Quoted passage:
________

Thesis Advisors: Dan Lockton, Daragh Byrne
Duration: 8 Months
Disclaimer: I wasn't affiliated with any companies and business mentioned in this thesis while I did this thesis research. All trademarks are used for illustrative purposes only. All registered trademarks and copyrighted materials are the property of their respective owners.
Conversational agents are computer programs that interact with humans using natural language, conversing. Commercially available conversational agents can talk to humans through text or voice. As these programs promise to communicate with humans in a way that humans are already good at, every day more than enough agents (aka chatbots) is being launched.
While all of these agents converse with us, they don’t get to talk with each other. Today’s chatbots can’t help us with complex tasks, and they just started to refer to each other to overcome this issue. In my thesis, I argue that the currency for these hand-off moments will be trust.
My goal with my thesis was to explore what a collaborative future may hold for agents and how would trust dynamics change in such collaboration. Based on my findings from my earlier design experiments and research, I designed a Wizard of Oz prototype to compare two scenarios with a travel booking conversational agent system:
Then I synthesized my findings into an actionable design guideline: The conversational trust design checklist provides suggestions for interaction designers, who are interested in designing for trust, with 14 implications in five categories.
While some expect that every party in a multi-party conversation can access their data, users should get information about their data usage and what all parties know about them.
A conversational agent should not refer to others (agents or websites) if it is not confident that they can handle the task. Communicate uncertainty with an indicator.
When there may be a risk for the user such as confirming before a payment, provide detailed and specific feedback to be transparent.
Communicate the reasoning behind agents’ actions and recommendations. Provide a way for users where they can fact-check bot’s suggestions and decision-making.
Users may want to change or update information that they provide to the agent, enable them to do it efficiently.
In case of failure, provide a reason and a safe exit after two times not to lose the user. Offer to do the failed task later, automatically.
Some users will not be comfortable with chatting a bot for their high stake
transactions yet. Don’t be prescriptive, provide alternatives.

________

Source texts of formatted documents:
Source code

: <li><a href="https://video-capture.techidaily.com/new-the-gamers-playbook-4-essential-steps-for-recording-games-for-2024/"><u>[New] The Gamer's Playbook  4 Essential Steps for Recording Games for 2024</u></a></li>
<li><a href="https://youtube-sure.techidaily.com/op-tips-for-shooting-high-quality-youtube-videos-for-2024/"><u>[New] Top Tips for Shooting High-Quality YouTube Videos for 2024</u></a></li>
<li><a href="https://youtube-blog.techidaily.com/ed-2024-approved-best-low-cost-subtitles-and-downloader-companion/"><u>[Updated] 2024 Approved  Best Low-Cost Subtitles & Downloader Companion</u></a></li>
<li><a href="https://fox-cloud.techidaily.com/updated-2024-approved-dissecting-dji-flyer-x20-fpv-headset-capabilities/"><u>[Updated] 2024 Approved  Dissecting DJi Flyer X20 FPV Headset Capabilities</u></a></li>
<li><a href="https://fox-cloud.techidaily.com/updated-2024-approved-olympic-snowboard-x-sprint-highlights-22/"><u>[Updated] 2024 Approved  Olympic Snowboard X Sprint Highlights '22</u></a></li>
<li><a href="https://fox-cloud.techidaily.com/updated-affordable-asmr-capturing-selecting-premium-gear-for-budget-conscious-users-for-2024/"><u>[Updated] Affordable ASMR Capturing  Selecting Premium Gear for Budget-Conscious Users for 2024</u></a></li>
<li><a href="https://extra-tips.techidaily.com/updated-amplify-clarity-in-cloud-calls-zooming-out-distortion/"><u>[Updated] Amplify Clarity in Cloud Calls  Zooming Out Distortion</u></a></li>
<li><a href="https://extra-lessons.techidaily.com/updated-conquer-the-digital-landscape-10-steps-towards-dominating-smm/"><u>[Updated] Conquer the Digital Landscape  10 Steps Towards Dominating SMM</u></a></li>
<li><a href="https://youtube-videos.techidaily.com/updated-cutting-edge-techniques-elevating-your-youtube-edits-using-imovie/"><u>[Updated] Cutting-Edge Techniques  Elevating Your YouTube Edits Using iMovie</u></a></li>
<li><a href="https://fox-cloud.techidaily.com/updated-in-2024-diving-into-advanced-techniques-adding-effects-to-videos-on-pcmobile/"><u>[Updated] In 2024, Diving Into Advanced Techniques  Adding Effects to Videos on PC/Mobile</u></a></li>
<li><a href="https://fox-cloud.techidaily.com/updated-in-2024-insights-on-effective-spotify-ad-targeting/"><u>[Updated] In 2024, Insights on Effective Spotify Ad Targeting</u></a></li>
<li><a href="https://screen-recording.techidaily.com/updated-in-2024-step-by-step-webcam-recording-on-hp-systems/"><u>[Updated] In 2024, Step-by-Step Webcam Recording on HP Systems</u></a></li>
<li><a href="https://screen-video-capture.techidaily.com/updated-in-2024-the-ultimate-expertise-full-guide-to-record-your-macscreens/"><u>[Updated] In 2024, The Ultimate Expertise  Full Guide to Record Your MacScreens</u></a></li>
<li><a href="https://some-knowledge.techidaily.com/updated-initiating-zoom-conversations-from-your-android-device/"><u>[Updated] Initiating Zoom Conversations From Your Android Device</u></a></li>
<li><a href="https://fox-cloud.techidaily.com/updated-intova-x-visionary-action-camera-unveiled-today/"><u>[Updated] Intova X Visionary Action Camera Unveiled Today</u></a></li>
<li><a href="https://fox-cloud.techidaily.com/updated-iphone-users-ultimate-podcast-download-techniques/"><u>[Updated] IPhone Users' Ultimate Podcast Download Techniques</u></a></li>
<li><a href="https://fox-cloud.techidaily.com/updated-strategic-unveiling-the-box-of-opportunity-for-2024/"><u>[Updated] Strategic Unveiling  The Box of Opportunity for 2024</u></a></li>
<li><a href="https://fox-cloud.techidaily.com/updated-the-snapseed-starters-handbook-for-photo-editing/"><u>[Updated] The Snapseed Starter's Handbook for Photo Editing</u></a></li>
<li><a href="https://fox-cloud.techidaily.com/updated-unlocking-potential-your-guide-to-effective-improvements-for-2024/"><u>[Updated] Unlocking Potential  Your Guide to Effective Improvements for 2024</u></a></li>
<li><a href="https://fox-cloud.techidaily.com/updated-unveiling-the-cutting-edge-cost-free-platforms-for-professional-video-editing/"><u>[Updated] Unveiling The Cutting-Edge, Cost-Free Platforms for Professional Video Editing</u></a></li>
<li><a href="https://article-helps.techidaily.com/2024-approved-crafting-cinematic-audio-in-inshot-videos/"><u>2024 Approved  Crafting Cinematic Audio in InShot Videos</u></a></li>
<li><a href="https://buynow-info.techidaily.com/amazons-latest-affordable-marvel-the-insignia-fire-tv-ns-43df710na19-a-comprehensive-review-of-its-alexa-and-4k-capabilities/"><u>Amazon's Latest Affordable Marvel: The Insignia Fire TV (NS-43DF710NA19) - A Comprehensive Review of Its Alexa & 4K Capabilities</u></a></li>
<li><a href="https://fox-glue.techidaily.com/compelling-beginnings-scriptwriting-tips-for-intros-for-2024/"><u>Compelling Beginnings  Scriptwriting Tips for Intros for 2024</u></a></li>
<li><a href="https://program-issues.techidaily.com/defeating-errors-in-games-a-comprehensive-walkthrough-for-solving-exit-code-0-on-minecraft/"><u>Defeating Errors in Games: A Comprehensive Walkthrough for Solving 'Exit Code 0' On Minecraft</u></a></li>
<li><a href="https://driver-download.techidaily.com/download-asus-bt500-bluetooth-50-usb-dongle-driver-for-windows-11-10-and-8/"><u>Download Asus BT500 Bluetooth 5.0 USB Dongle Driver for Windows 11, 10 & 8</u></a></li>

________

What to produce:
Reproduce the passage of the thesis overview on conversational agents from "A conversational agent" to "to be transparent.".

Problem solution:
A conversational agent should not refer to others (agents or websites) if it is not confident that they can handle the task. Communicate uncertainty with an indicator.
When there may be a risk for the user such as confirming before a payment, provide detailed and specific feedback to be transparent.